Aries (March 21-April 19): Allergy season approacheth Aries. The trees covered in their beautiful yellow are blooming across campus, and the pollen that comes off of them will make mucus of your nostrils. Beware the yellow dust covering your car, but celebrate your birthday with a sniffle or seven, as this year marks a change in your ability to care for others and not be narcissistic.

Taurus (April 20-May 20): Now is as good of a time as any to share your list of desired birthday items. Be sure to include the industrial strength kleenex you seem to run out of instantly whenever a single molecule of pollen hits the ground within the state. Be wary of stray branches this week, they will come out of absolutely nowhere and take you to the ground, if not out.

Gemini (May 21-June 20): Big debate kid energy this week Gemini. The people around you can smell you before they see you. You might even fall asleep on the ACAC floor if you aren’t careful. So bring an extra pair of shoes, a change of clothes, and a shower caddy to prepare for the impending stench that is going to leech from your pores.

Cancer (June 21-July 22): Beware of falling couches this week Cancer. The stars have aligned and opened up the sky to increase the likelihood of you catching a couch to the cranium. This will definitely increase the time it takes for you to move out of your apartment, but fear not. The sidewalks are safe, but the streets are safer.

Leo (July 23-August 22): The UV index for this upcoming week is an average of 7, so prepare and bring your SPF 100, which is only marginally better than SPF 50, by the way. If not, get ready to be redder than a chrysanthemum within 30 minutes of your solar suffering. Invest in a straw hat at this point, you need it at this point and the skin on the back of your neck will thank you.

Virgo (August 23-September 22): Virgo, more like vertigo. You probably rotate from elevators through top mid instead of CT spawn. Big Silver 1 energy 24/7 from you Virgo. Don’t waste your eco rounds pretending you know lineups. Go through scaffold next time you rotate through underpass. Just learn the map at this point.

Libra (September 23-October 22): You are the ex-best friend of the friend group Libra. Please stop trying to live in the glory days of the past, they are over. Come to terms with the fact that these people will never speak to you as a friend again, and you will recognize that it is time to move on. Please stop lingering (this is not a Cranberries reference).

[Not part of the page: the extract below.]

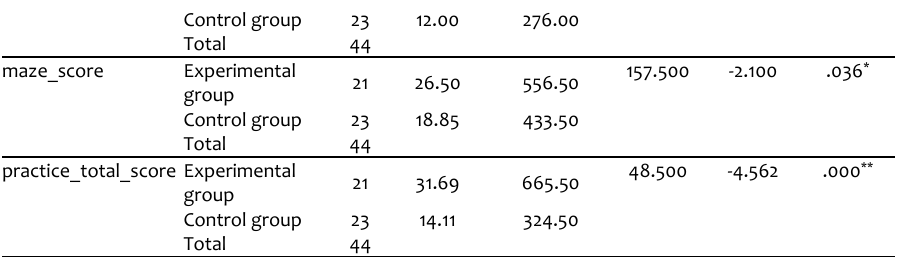
Table 8. Post-test results of the development scores in Experimental and Control groups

Scorpio (October 23-November 21): Better Crank that Soulja Boy before it Cranks you Scorpio. Life has lots of lessons and it’s time for you to learn that losing is for losers, not winners. So be a winner and crank that shit before you get cranked, or suffer the consequences of being cranked out by that Soulja Boy. Your family and friends are counting on you to do this.

Sagittarius (November 22- December 21): Your wanderlust is acting up again Sagittarius. Scratch that itch with a trip to Turkey Mountain Urban Wilderness Area. Before you book your spontaneous trip to Turkey Mountain Urban Wilderness Area, make sure to check your bank account. You wouldn’t want to show up to Turkey Mountain Urban Wilderness Area without a variety of snacks.

Capricorn (December 22- January 19): Ambition. Ambition is your middle name. Be careful not to choke on your aspirations when climbing the corporate ladder Capricorn. Especially when that ladder is leaning against the wrong corporate wall. So step with caution, take care with the rungs, and be wary of stepping on others’ hands.

Aquarius (January 20-February 18): Welcome to the New Jersey of the Plains Aquarius. Tulsa might be known as the “Paris of the United States,” but we know the real truth. Along with this wonderful brand, you are about as unique as a Starbucks in Manhattan. Embrace your inner conformist ideals, but don’t forget to recycle.

Pisces (February 19-March 20): Be careful swimming in the sea of your emotions this week Pisces. Take care to doggy paddle your way out of the minor inconvenience of not being able to communicate your feelings. Make sure to throw a life jacket to those around you so they don’t drown in your wake.